→ PROBLEM DESCRIPTION
Using the records that follow, reproduce exactly the lines starting at the line containing "Table 7. Factor and level selected in this" and ending at the line containing "Table 3. Support". Include both end lines and no pictures.

→ SUPPLIED DATA
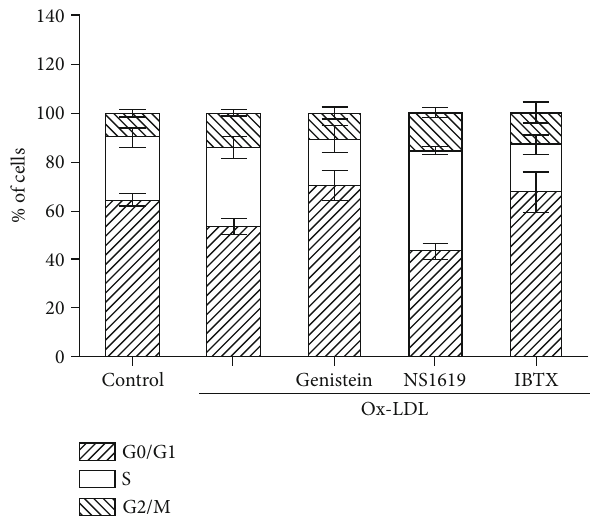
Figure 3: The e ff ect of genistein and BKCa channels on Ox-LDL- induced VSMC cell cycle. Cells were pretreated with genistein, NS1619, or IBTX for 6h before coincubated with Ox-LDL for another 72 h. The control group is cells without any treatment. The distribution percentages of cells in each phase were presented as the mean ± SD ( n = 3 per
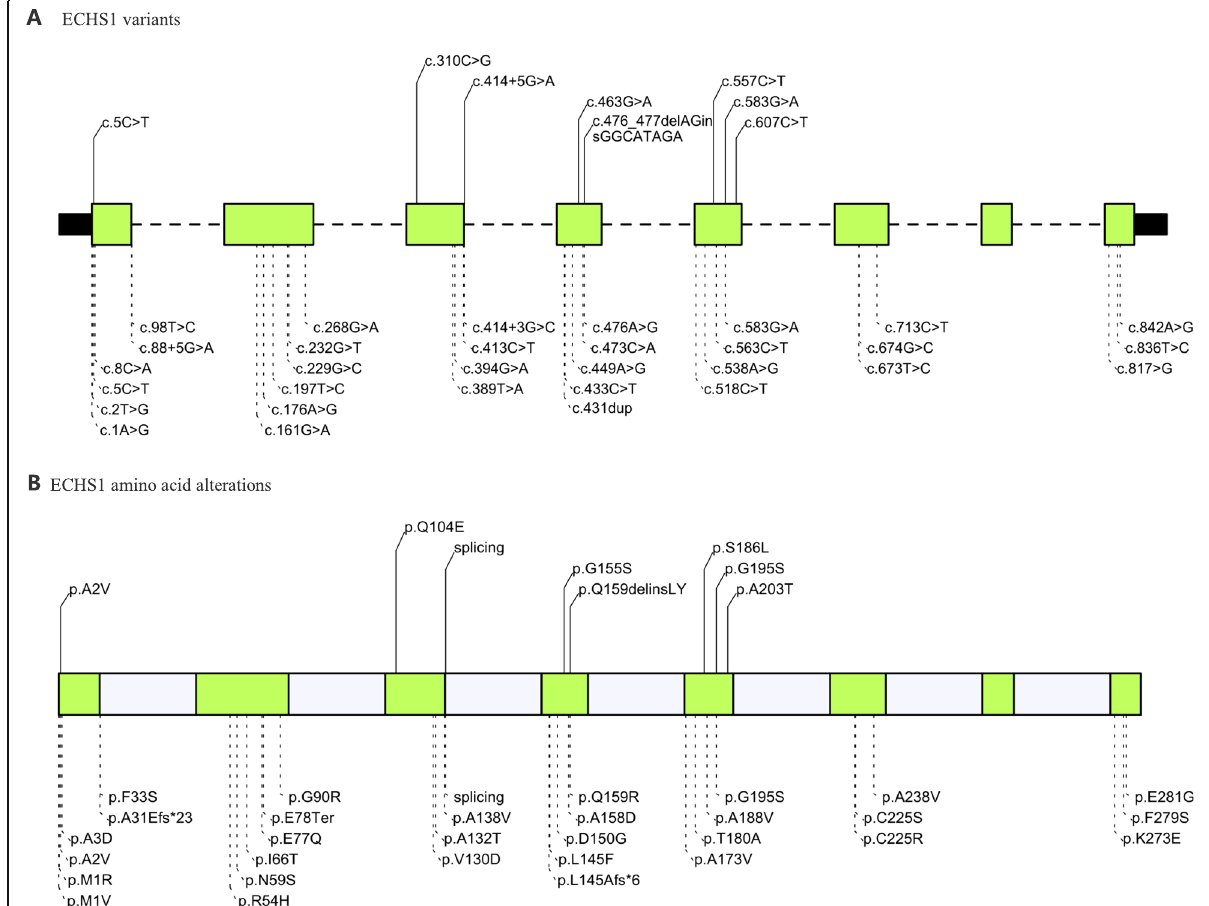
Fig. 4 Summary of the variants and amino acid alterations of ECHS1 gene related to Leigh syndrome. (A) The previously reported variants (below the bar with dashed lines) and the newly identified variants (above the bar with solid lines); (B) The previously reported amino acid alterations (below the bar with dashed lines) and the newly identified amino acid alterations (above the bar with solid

* * *

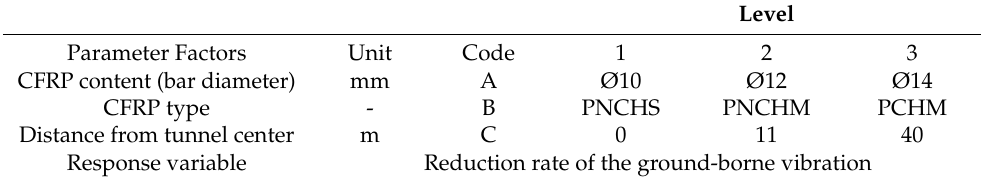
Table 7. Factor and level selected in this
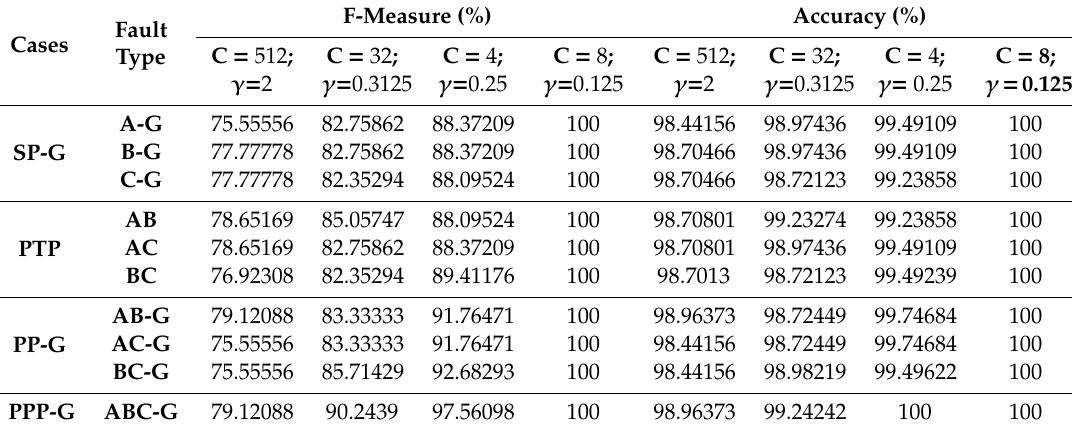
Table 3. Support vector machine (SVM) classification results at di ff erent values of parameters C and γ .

→ SOLUTION BELOW
Table 7. Factor and level selected in this
Table 3. Support vector machine (SVM) classification results at di ff erent values of parameters C and γ .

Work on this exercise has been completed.